#Instagram — #Insta-Stupid!

Lexi tried to teach me the basics of several different social media sites a couple of years ago, and I’m eternally grateful for her help. Since then, I’ve been learning the ropes of Twitter and how to blog. Now, I’m ready to focus my attention on — INSTAGRAM! Once I learn how to do this well-ish, I figure I can share pics from my Instagram account to Face Book and Twitter and perhaps even post directly to a blog post now and again.

So I downloaded the app for Instagram to my phone. Still not sure how I did that, but I must have hit the right buttons because the icon is now on my phone and it literally takes me to my account. So yay, I did that all by myself! Unfortunately, my phone also forced me to take my Tetris app off because it said I didn’t have enough storage space for both of these things. I can’t begin to tell you just how psychologically difficult it was for me to give up Tetris and I’m still going through withdrawal — even if it is probably for the best but I’m hardcore about learning, using and mastering Instagram. I’m willing to do what has to be done!

With the Instagram button now on my phone, I attempted to upload a picture of our cats.

Stupid Instagram.

After several attempts of trying to figure out what I was doing wrong, I decided to wait until I saw Lauren so she could guide me with directions on how to post my picture of Growleth and Birdie.

My daughter is a patient person (as is Lexi) and she was more than willing to help me learn how to do this, but eventually Lauren grabbed my phone and physically took over because I kept fumbling and screwing up the directions she was giving me. At least she was able to post the picture. Not only that, but she also added some great hashtags, which I would never have thought to do. Yay!

So even though I still haven’t uploaded a picture, by watching her and paying attention, the next time I want to post on Instagram, it will be a piece of cake. After all, she showed me step-by-step how to do this and even gave me a template for how to word hashtags. After success with the picture, Lauren was even thoughtful and kind enough to try and help me connect Instagram with my other social media accounts.

Lauren:    Do you want to be able to connect Instagram with your other social media accounts?

Me:           Yes. That would be lovely. You can do that?

Lauren:    Of course. Okay, what’s your username for Face Book?

Me:           Silence.

Lauren:    How about for Twitter?

Me:           More silence.

Lauren:    I can’t help you if you won’t speak to me.

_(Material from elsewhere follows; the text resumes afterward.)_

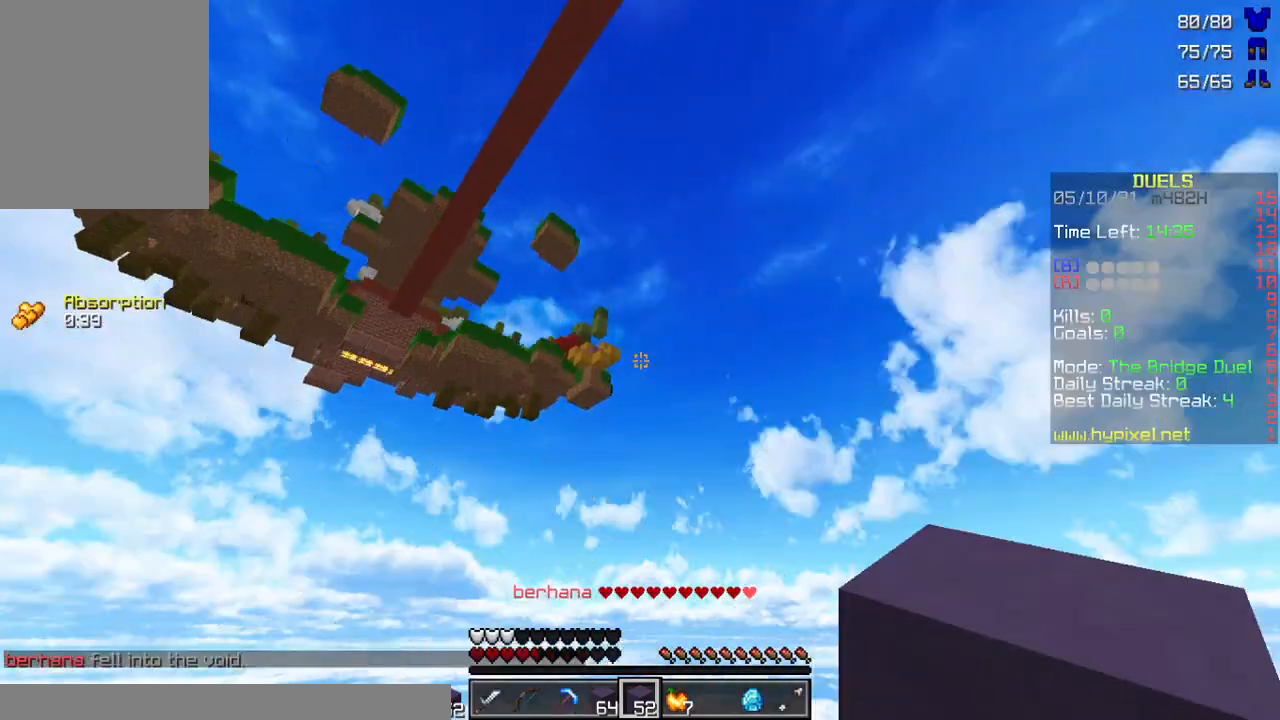
{"keys": ["w"], "mouse": [], "events": []}
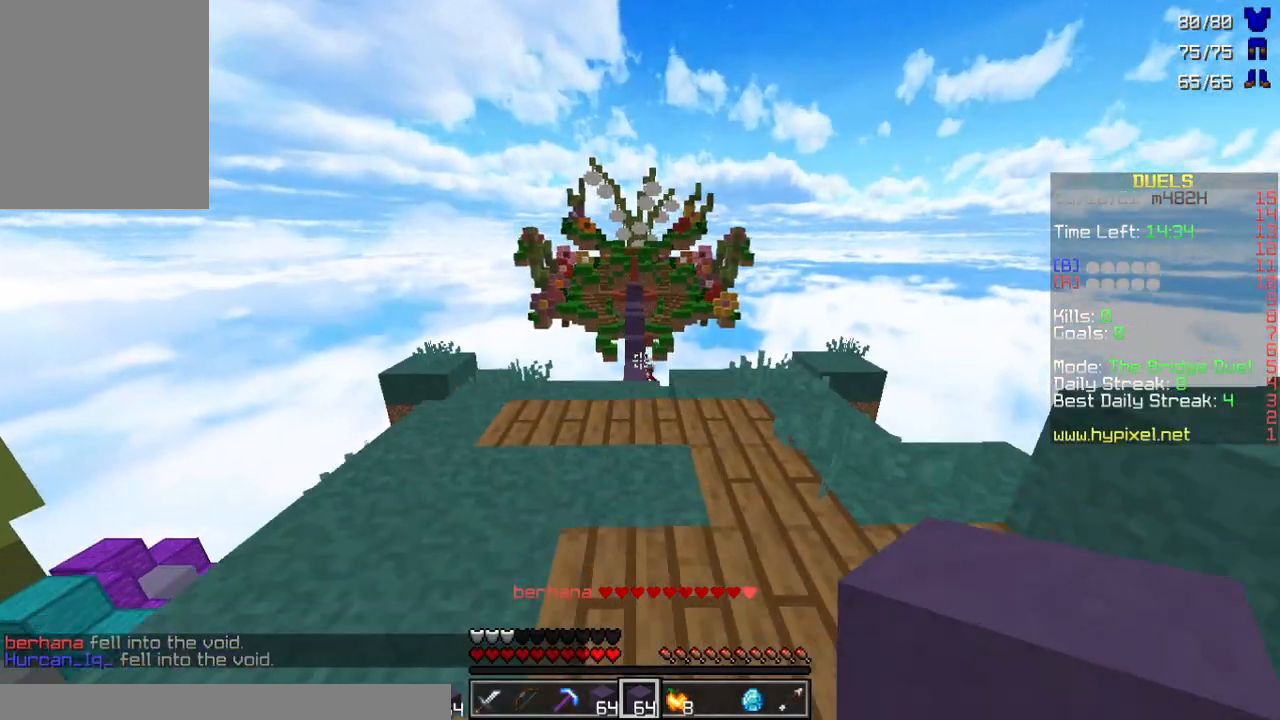
{"keys": ["w"], "mouse": ["left"], "events": [[67, "mouse_left", "down"], [167, "mouse_left", "up"], [333, "mouse_left", "down"], [367, "mouse_left", "up"], [500, "mouse_left", "down"]]}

Me:          Uhm, hold on, I’m thinking. Okay, try this username and password. Use an uppercase letter at this point in the word and this number and this symbol.

Lauren:    Is this for Face Book?

Me:           Uhm, maybe. Not sure. Just try it.

Lauren:    Nope. That’s not it.

Me:           Are you sure you typed it in correctly?

Lauren:    I’ll re-type it to make sure. Nope. The screen says that either your username or password doesn’t match.

Me:           Well, which one do I have wrong?

Lauren:    It’s not saying.

Me:           Well, that’s not helpful. Okay. Try this username with this password.

Lauren:    Not it.

Me:           Okay. Try the same username with this other password.

Lauren:    Nope.

Me:           Okay. Try this different username with the first password I gave you.

Lauren:    Still not it. Don’t you have these written down somewhere?

Me:           Sort of.

Lauren:    Oh my god, Mom. Really?

Me:           I never knew it could become so complicated.

Lauren:    Well, you’re probably going to have to go in and redo all your usernames and passwords.

Me:           Please don’t make me do that. Surely, you can figure this out. You’re a millennial. I thought you were supposed to be good at this stuff.

Lauren:    I am good at this stuff — at least I used to be — but you’ve got your stuff all messed up. Besides, I rarely have time to do social media anymore. I don’t even remember the last time I posted on Instagram. I’m too busy working. When I get home, I have even more work.

Me:           So, what you’re telling me is that you’ve turned into an adult, adult?

Lauren:    Yeah, pretty much.

Me:           Dammit, Lauren. I thought I taught you better!

**********************

Anyway —

I figured that today, I would attempt to upload some of the cute pics I took yesterday onto my Instagram site. I also decided to take things one step at a time and — for now — just get the hang of uploading and posting pics. I’ll screw with linking Instagram to my other social media accounts — NOT NOW!

SOOOO —

Thus far, I haven’t figured out how to upload any pics to Instagram from my PC.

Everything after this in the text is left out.